• [Text under study]
···

This week saw a couple of high-flying digital automation suppliers move back into more realistic pricing levels. On Tuesday DotDigital (DOTD) announced their preliminary results for the year to June. The share price fell sharply on the day and is now down over 25%, possibly prompted by negative comments on Stockopedia.
I won’t go into detail on the issues because this blog post would otherwise be a very long one. But I did attend the results presentation on the Investor Meet Company platform this morning when some of my questions, and others, were covered.
One question raised was about the reporting of “discontinued” revenue from the Comapi business. It was stated that this was definitely closed down completely by June this year so won’t appear in future. There was also concern that SMS business was impacting revenue and profits but it was stated that it was not cannibalising email revenue. But SMS business is at lower margins and there was clearly a spike last year in SMS business (if you are signed up for NHS services you will have realised that they are now tending to use that communication channel which I find quite annoying).
There was a good review of the competitive landscape and it seems there is good growth coming via partners with “connectors” such as Magento, Shopify, Big Commerce and MS Dynamics.
In summary my comment would be that I think this is still a fundamentally sound business which can grow some more, but I would prefer to see the accounts presented in a simpler way. However the share price had grown very rapidly in the last year and in my view was overvaluing the business. It’s now at a more realistic level.

···

(Saved data entries)

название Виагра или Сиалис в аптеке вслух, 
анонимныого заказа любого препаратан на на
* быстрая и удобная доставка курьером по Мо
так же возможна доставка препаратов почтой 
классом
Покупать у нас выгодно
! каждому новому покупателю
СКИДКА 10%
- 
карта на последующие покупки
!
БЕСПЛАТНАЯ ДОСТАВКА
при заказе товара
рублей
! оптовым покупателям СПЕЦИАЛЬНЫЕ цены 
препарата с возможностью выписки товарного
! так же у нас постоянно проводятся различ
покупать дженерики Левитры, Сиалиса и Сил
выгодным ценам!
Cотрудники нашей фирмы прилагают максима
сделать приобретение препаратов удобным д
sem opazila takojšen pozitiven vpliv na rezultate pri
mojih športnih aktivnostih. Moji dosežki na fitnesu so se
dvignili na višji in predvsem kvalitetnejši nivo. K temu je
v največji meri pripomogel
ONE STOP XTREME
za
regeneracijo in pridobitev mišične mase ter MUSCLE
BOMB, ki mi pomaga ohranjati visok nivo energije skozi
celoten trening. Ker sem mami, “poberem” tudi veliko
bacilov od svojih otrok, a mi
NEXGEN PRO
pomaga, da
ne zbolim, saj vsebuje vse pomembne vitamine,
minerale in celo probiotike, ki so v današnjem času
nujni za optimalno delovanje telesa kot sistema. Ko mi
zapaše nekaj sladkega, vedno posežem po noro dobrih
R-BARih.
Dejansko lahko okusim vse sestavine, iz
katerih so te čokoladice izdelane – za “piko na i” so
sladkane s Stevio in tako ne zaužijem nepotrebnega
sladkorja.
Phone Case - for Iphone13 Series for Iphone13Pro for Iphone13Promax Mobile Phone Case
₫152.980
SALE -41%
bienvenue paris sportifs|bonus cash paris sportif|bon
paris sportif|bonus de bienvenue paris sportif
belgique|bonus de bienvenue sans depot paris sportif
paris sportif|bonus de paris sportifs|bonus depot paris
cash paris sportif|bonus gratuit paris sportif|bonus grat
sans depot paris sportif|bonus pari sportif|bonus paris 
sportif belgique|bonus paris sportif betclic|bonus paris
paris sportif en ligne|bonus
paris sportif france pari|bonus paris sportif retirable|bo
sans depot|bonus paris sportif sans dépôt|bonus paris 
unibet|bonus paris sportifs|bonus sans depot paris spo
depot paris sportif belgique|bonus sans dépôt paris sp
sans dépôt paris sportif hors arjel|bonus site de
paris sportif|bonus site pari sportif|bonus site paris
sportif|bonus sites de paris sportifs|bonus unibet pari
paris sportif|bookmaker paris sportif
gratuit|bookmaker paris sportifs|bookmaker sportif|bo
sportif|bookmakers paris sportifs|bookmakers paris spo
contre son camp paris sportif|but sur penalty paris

···

• [Problems to solve]
(1) In the DotDigital post, by when was the Comapi business closed down completely?
(2) Please translate this sentence from the DotDigital post into Spanish: "One question raised was about the reporting of “discontinued” revenue from the Comapi business."

• [Outputs for the tasks]
(1) By June this year.

(2) Una de las preguntas planteadas se refería a la presentación de los ingresos «discontinuados» del negocio Comapi.